Песня продолжала звучать, подчиняя себе сердце и завораживая ум. Любовное томление, ожидание встречи, страстный и медленный призыв звучали над затихшим передним краем, а моряки на приступках окопа стояли сурово и грозно. Они ждали — и Дорохов понял, чего: сигнала к атаке.
Он подощел к капитану Митякову и просто, без лишних слов передал ему маленькую твердую книжечку.
— Возьмите в бой, товарищ Митяков.
— Спасибо. Оправдаю, — так же коротко ответил тот.
Сильный взрыв впереди заглушил песню. Небо перед окопом справа осветилось высоким пламенем, и окоп ответил громким «ура». Капитан сунул книжечку в левый карман кителя, под орден, и вспрыгнул на бруствер. Моряки лавиной ринулись за ним. На склоне впереди забили автоматы, заработали с флангов пулеметы, поддерживая атаку. Тени моряков мелькнули на миг на фоне перебегавших огоньков стрельбы и пропали во тьме.
— Ну, Павлик, тикай… война пошла… — сказал торопливо Галкин, выхватывая гранату. — Товарищ полковой комиссар, давайте тоже в блиндаж, сейчас мины посыплются… Второй взвод за мной!
Павлик повел Дорохова в блиндаж компункта. Три-четыре мины с треском разорвались у бруствера, пока они добрались до укрытия. Блиндаж сотрясался, а Павлик, сев за стол, стал жадно пить чай.

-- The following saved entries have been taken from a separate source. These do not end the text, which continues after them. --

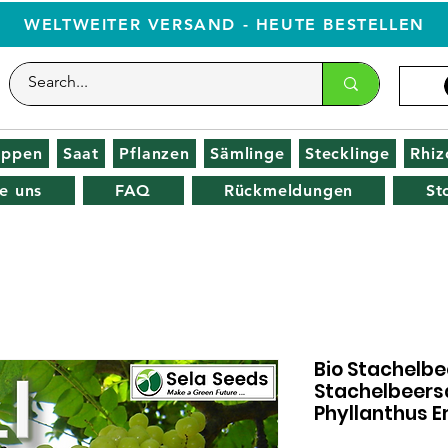
WELTWEITER VERSAND - HEUTE BESTELLEN
oppen
Saat
Pflanzen
Sämlinge
Stecklinge
Rhi
e uns
FAQ
Rückmeldungen
St
Bio Stachelbe
Stachelbeers
Phyllanthus E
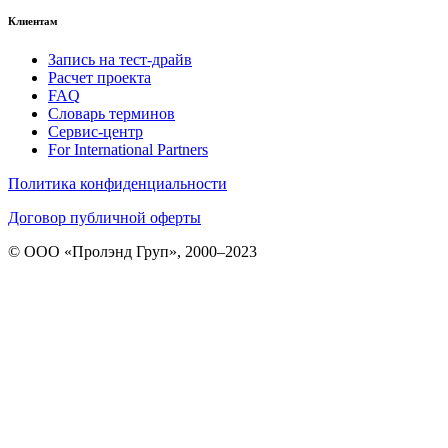
Клиентам
Запись на тест-драйв
Расчет проекта
FAQ
Словарь терминов
Сервис-центр
For International Partners
Политика конфиденциальности
Договор публичной оферты
© ООО «Пролэнд Груп», 2000–2023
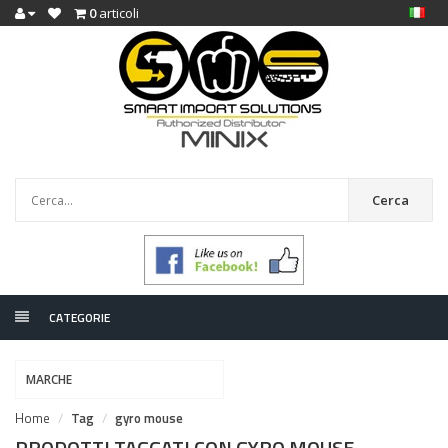
0
articoli
Cerca
CATEGORIE
MARCHE
Home
Tag
gyro mouse
PRODOTTI TAGGATI CON GYRO MOUSE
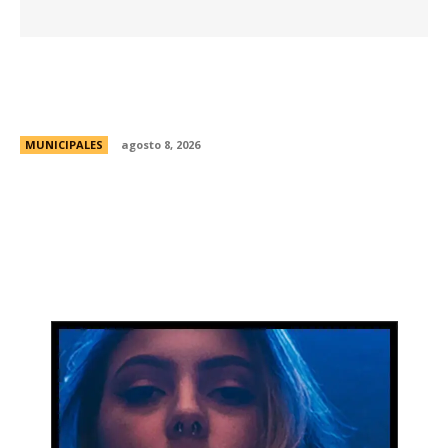
La Universidad de Milán-Bicocca conoce el
modelo educativo de Córdoba para impulsar
prácticas e investigaciones conjuntas
MUNICIPALES
agosto 8, 2026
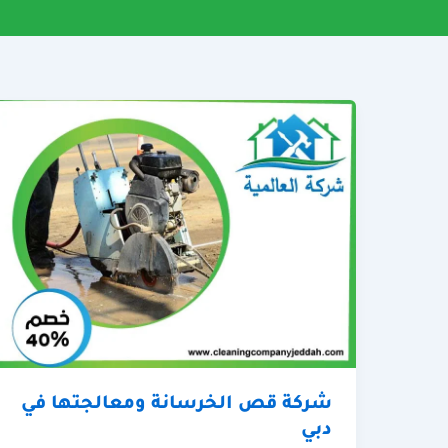
شركة قص الخرسانة ومعالجتها في
دبي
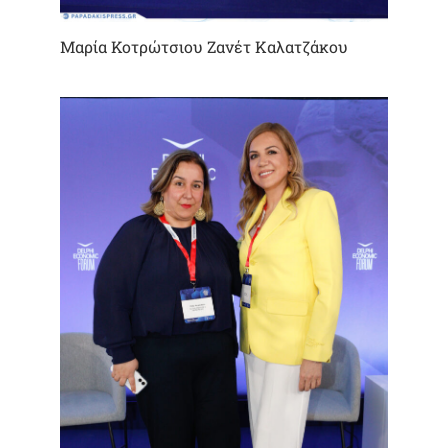
Μαρία Κοτρώτσιου Ζανέτ Καλατζάκου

— Охрип, — сказал он деловито. — Всю тетрадку пропел, покуда они доползли.
— Кто они?
— Кандыба, Баймуратов и Вася Петров, — точно ответил Павлик, и Дорохов попросил его объяснить.

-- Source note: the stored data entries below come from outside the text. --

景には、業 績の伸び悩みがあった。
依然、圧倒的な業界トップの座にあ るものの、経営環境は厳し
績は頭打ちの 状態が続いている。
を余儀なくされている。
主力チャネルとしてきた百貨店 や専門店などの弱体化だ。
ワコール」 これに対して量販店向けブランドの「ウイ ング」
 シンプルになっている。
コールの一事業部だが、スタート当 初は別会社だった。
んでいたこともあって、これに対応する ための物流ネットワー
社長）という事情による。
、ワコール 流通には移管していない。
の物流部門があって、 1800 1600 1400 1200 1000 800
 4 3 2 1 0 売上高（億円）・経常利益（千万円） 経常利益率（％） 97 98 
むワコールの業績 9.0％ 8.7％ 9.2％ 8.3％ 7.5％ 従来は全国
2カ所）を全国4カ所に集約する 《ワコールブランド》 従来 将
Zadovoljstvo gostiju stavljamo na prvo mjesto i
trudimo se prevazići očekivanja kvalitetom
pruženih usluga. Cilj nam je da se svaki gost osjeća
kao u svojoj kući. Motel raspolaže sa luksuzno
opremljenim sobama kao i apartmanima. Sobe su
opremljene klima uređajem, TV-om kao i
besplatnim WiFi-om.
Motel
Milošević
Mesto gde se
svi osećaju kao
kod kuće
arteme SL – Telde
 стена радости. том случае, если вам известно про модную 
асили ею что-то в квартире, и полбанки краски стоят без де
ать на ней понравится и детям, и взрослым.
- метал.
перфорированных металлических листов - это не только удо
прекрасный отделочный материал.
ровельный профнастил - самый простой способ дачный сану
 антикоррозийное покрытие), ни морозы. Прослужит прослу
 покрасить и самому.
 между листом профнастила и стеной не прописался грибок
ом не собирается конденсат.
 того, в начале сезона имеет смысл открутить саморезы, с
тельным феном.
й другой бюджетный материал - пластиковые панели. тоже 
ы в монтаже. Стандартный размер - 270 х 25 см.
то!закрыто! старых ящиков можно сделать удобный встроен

Павлик, вкусно прихлебывая чай и прерывая себя, чтобы ответить восторженным «вот это да!» на особо близкий взрыв мины или снаряда, рассказал;, что нынче комбат и старший политрук раскрыли ему военную тайну: ночью сегодня пойдут к фашистам добровольцы-саперы, чтобы доползти до того дзота, что справа, и постараться его подорвать. Комбат просил припомнить все, что пела сестра, — а она целыми днями бубнила этого Шуберта, даже навязло в ушах. Комбат сказал еще, чтобы он пел нынче как можно лучше: надо, чтобы фрицы заслушались и прохлопали саперов, которые поползут мимо них в темноте.

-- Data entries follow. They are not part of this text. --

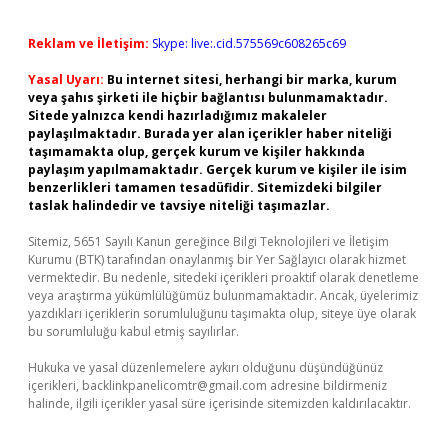
Reklam ve İletişim:
Skype: live:.cid.575569c608265c69
Yasal Uyarı:
Bu internet sitesi, herhangi bir marka, kurum
veya şahıs şirketi ile hiçbir bağlantısı bulunmamaktadır.
Sitede yalnızca kendi hazırladığımız makaleler
paylaşılmaktadır. Burada yer alan içerikler haber niteliği
taşımamakta olup, gerçek kurum ve kişiler hakkında
paylaşım yapılmamaktadır. Gerçek kurum ve kişiler ile isim
benzerlikleri tamamen tesadüfidir. Sitemizdeki bilgiler
taslak halindedir ve tavsiye niteliği taşımazlar.
Sitemiz, 5651 Sayılı Kanun gereğince Bilgi Teknolojileri ve İletişim
Kurumu (BTK) tarafından onaylanmış bir Yer Sağlayıcı olarak hizmet
vermektedir. Bu nedenle, sitedeki içerikleri proaktif olarak denetleme
veya araştırma yükümlülüğümüz bulunmamaktadır. Ancak, üyelerimiz
yazdıkları içeriklerin sorumluluğunu taşımakta olup, siteye üye olarak
bu sorumluluğu kabul etmiş sayılırlar.
Hukuka ve yasal düzenlemelere aykırı olduğunu düşündüğünüz
içerikleri,
backlinkpanelicomtr@gmail.com
adresine bildirmeniz
halinde, ilgili içerikler yasal süre içerisinde sitemizden kaldırılacaktır.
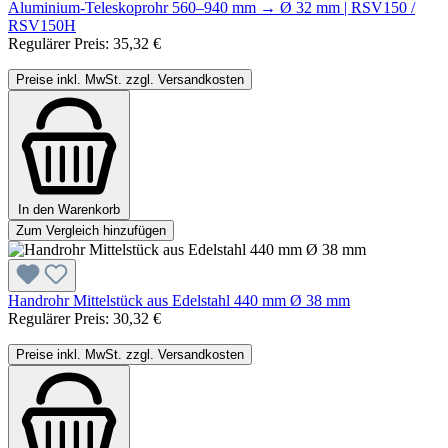
Aluminium-Teleskoprohr 560–940 mm → Ø 32 mm | RSV150 /
RSV150H
Regulärer Preis:
35,32 €
Preise inkl. MwSt. zzgl. Versandkosten
In den Warenkorb
Zum Vergleich hinzufügen
Handrohr Mittelstück aus Edelstahl 440 mm Ø 38 mm
Regulärer Preis:
30,32 €
Preise inkl. MwSt. zzgl. Versandkosten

Павлик засмеялся: наверное, он пел хорошо, — вон как ахнул фашистский дзот… Теперь, конечно, к утру, моряки будут сидеть в немецких окопах, и Галкин подберет для него парабеллум.
В углу запищал телефон. Связист ответил, что Фиалка слушает. Потом он вызвал Незабудку и попросил передать Резеде, что Фиалка требует огоньку по северному склону высоты 127,5, куда отступили выбитые из окопов немцы.
Мины закончили уже свою трескотню, и в блиндаже стало тихо. Павлик вдруг зевнул и откинулся на нары. Он прикрыл глаза, подложил ладонь под щеку и заснул. Он спал спокойно и уютно, как спят набегавшиеся за день дети. Дорохов смотрел на него и думал о том, что придется выдержать большой бой с Галкиным: мальчика нужно было отправить на Большую землю, — чтобы сберечь этот чудесный голос.
Павлик пошевелился. Дорохов заботливо накинул на него брошенный кем-то перед атакой полушубок. Мальчик сонно открыл глаза.
— Спи, спи, ты… сирена… — сказал Дорохов негромко. — Спи.
— Крысы, — ответил Павлик и улыбнулся. — Крыскжи поганые… Я их… погоди… в самое море…
Он пробормотал что-то еще сонное, свое, и опять уснул.
Дорохов, ожидая, когда в блиндаж придет кто-нибудь, кто мог бы провести его на компункт, подсел к столу и потянул к себе потрепанную книжку.
Книжка, очевидно, принадлежала Павлику. На обложке ее был нарисован бородатый человек в странном, цветистом, фантастическом костюме, идущий по колено в воде. Он играл на флейте, и за ним черной отвратительной лавиной ползли в воду крысы.
Они ползли, оскалив мерзкие пасти и блестя злобными глазами, кусаясь и отпихивая друг друга в стремлении быть ближе к чудесной флейте, заворожившей их тупые умы, а быстрая вода относила их от колен музыканта, и множество крыс плыло вниз по реке брюхом вверх.
Дорохов раскрыл книжку и, усмехаясь, начал читать старую сказку о волшебном крысолове. На полях книжки стояли птички, что, как ему было известно, очень любил делать старший политрук Галкин, когда чтение его увлекало.